Direction |
Replace "common name" with "popular name" everywhere in the data below, then write out all the lines again with nothing else changed. Skip the picture lines in your answer.

Stored dataset items
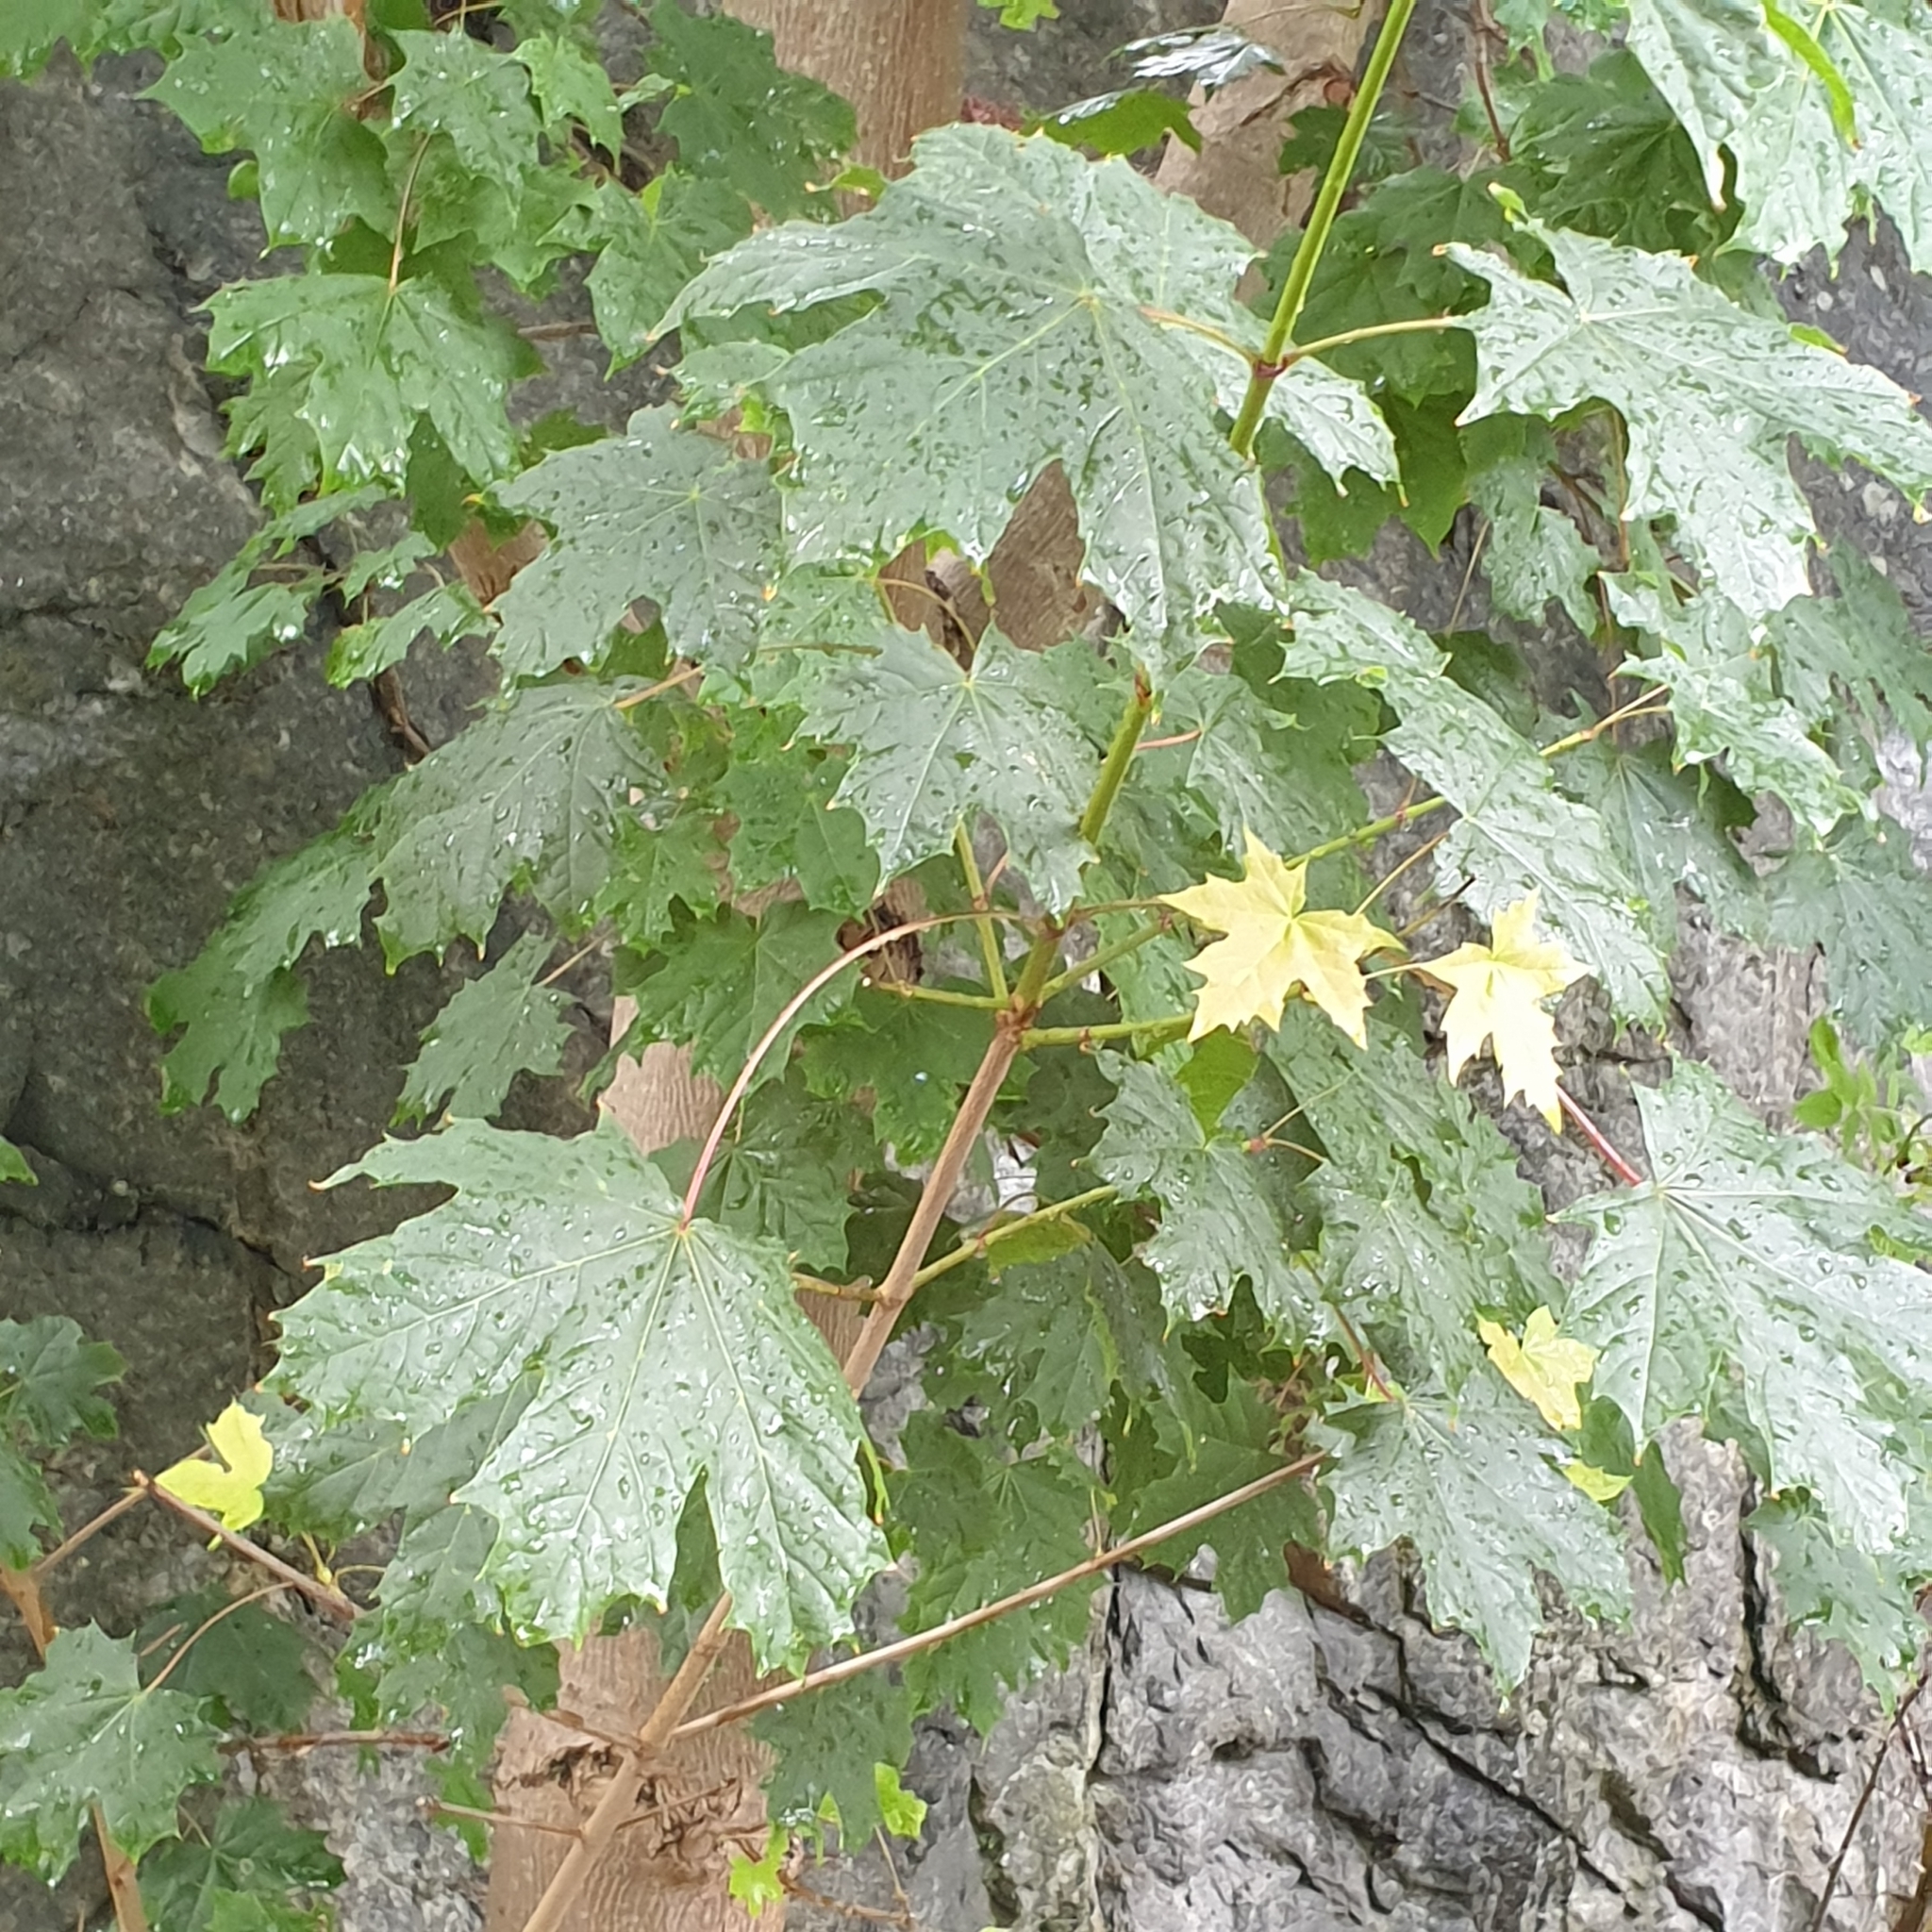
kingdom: Plantae
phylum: Tracheophyta
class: Magnoliopsida
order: Sapindales
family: Sapindaceae
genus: Acer
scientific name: Acer platanoides
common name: Norway maple
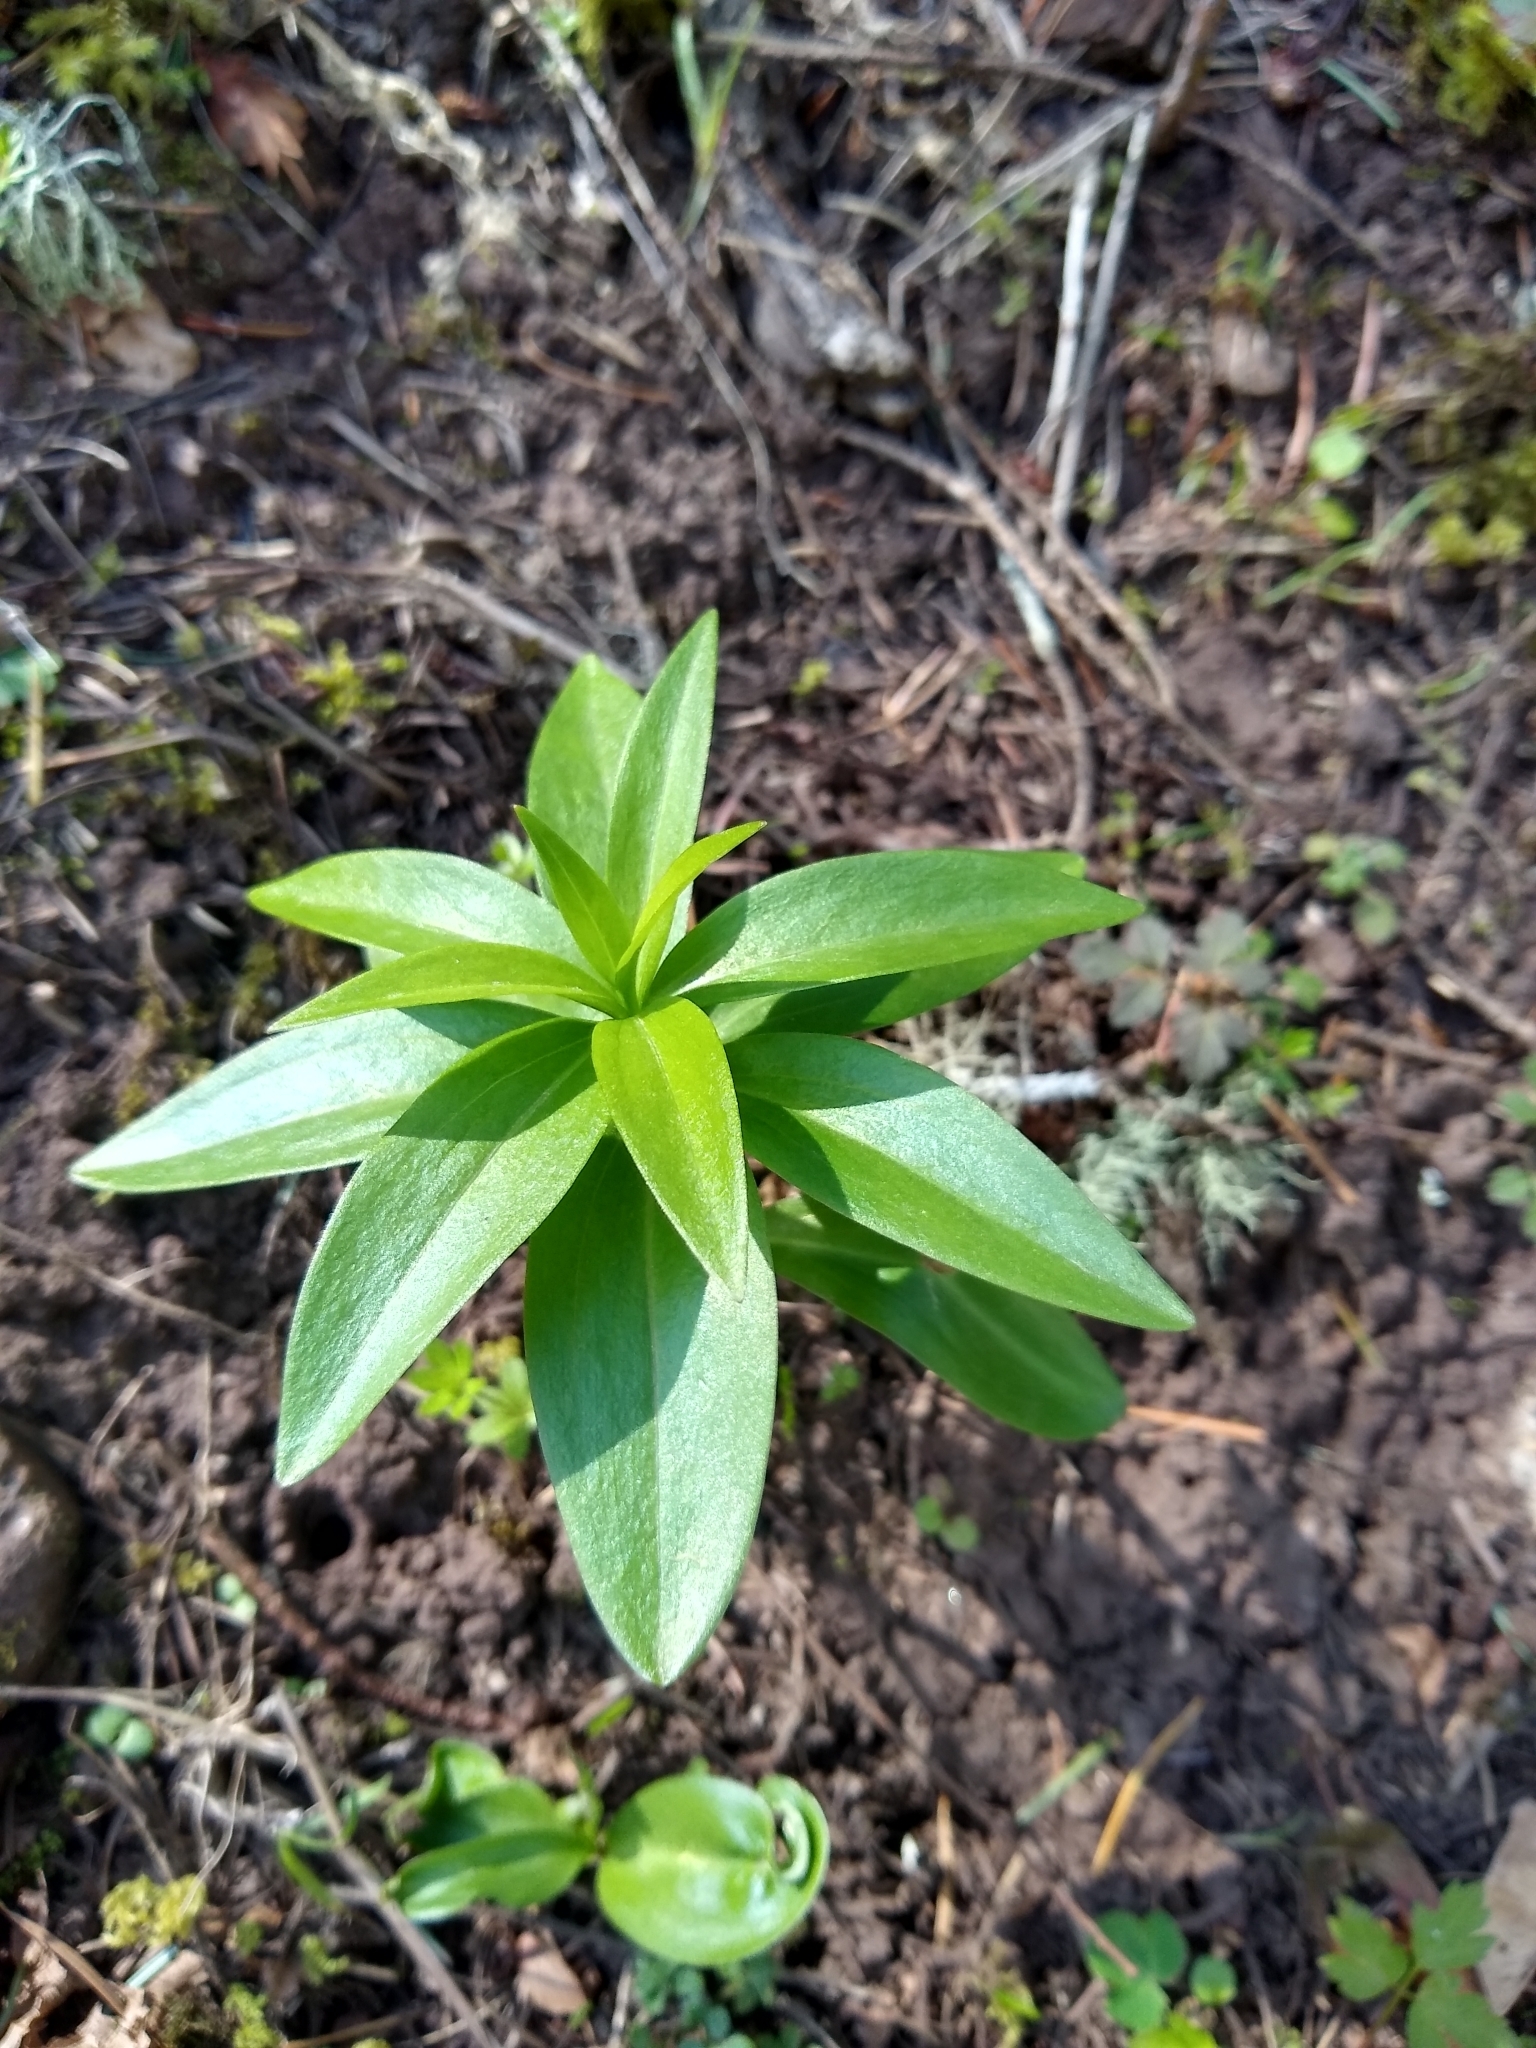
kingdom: Plantae
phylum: Tracheophyta
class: Liliopsida
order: Liliales
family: Liliaceae
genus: Lilium
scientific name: Lilium columbianum
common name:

Answer for the task |
kingdom: Plantae
phylum: Tracheophyta
class: Magnoliopsida
order: Sapindales
family: Sapindaceae
genus: Acer
scientific name: Acer platanoides
popular name: Norway maple
kingdom: Plantae
phylum: Tracheophyta
class: Liliopsida
order: Liliales
family: Liliaceae
genus: Lilium
scientific name: Lilium columbianum
popular name:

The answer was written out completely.